Il existe une organisation née d’une initiative mondiale dite « Énergie durable pour tous » (SEforAll ou SE4All, d’après le sigle de l’expression en anglais « Sustainable Energy for All »). Elle a pour mission de travailler pour « garantir l’accès de tous à des services énergétiques fiables, durables et modernes à un coût abordable d’ici 2030 », un des Objectifs de développement durable (ODD) fixés par l’ONU. SEforAll suit les progrès mondiaux menés en direction de cet objectif.
On retrouve des données de cette organisation et d’autres structures spécialisées dans la base de données dédiée de la Banque mondiale, et notamment sur l’accès à l’électricité au Mali. La plateforme permet de suivre l’évolution du taux d’accès à l’électricité au Mali de 1996 à 2020. D’après les données de 2020 (les plus récentes disponibles), le taux d’accès à l’électricité de la population malienne était de 50,56 % la même année.
Pour le même taux concernant le Mali, le rapport sur les progrès énergétiques 2022 (ou, en anglais, Energy Progress Report 2022), donne un chiffre proche pour 2020 : 51 %. L’Energy Progress Report est une base mondiale de données sur l’Énergie, coproduite par cinq agences et institutions internationales dont la Banque mondiale, l’Agence internationale de l’Énergie (IEA, d’après le nom en anglais, International Energy Agency) et l’Agence internationale pour les Énergies renouvelables (Irena, d’après le nom en anglais, International Renewable Energy Agency).
Comment expliquer la différence entre les chiffres des autorités maliennes et des organisations internationales ?
Africa Check a posé la question à Salim Mouléro Chitou, un Béninois, expert en système d’information et planification énergétique.
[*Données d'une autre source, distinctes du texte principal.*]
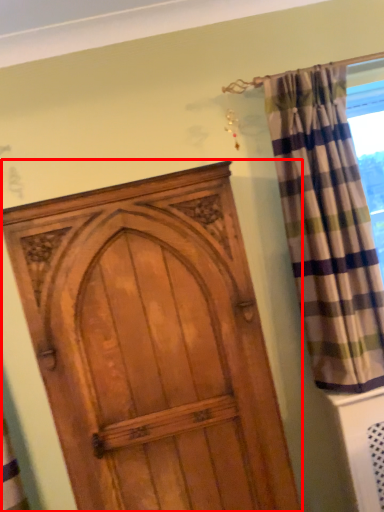
Question: Where is door (annotated by the red box) located in relation to curtain in the image?

Choices:
 (A) right
 (B) left

Answer: (B)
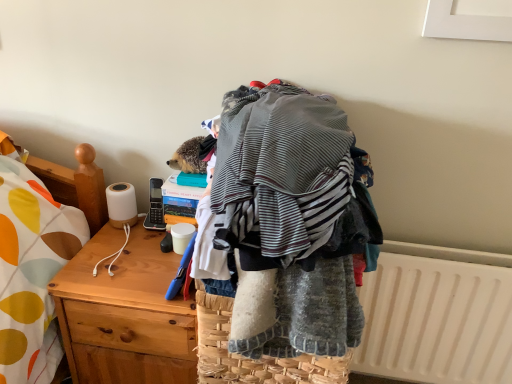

D’après ce spécialiste, « les divergences de valeur sur le taux d’accès à l’électricité » sont liées à ce sur quoi porte l’accès : certains se réfèrent à l’accès des ménages à l’électricité, et d’autres à l’accès des populations à l’électricité.
Selon Chitou, en la matière, il serait plus avisé de se fier aux chiffres de la Direction nationale de l’Énergie, structure gouvernementale qui « publie les taux calculés sur une méthodologie acceptable ».
En l’occurrence, un taux d’accès à l’électricité estimé à 53,6 % en 2021.
Conclusion : la déclaration de Nouhoum Sarr est incorrecte
En septembre 2022, Nouhoum Sarr, un chef de parti politique siégeant à l’institution faisant office d’organe legislatif au Mali, a affirmé que « seulement 33 % du territoire malien (était) couvert en électricité ».
La Direction nationale de l’Énergie, sous la tutelle du ministère malien des Mines, de l’Énergie et de l’Eau, parle d’un taux d’accès à l’électricité de 53,6 % pour le Mali en 2021.
Des bases de données internationales sur les questions d’énergie consultées par Africa Check ne disposent pas de statistiques pour 2022 et 2021 pour ce pays. Les derniers chiffres disponibles datent de 2020 et font état, pour cette année-là pour le Mali, d’un taux d’accès à l’électricité de 50,56 % (base de données de la Banque mondiale) et de 51 % (rapport sur les progrès énergétiques 2022 ou Energy Progress Report 2022).
Salim Moulérou Chitou, expert en système d’information et planification énergétique, a jugé plus avisé de se fier au taux de la Direction nationale de l’Énergie, calculé d’après « une méthodologie acceptable ».
L’affirmation de Nouhoum Sarr n’est donc pas correcte.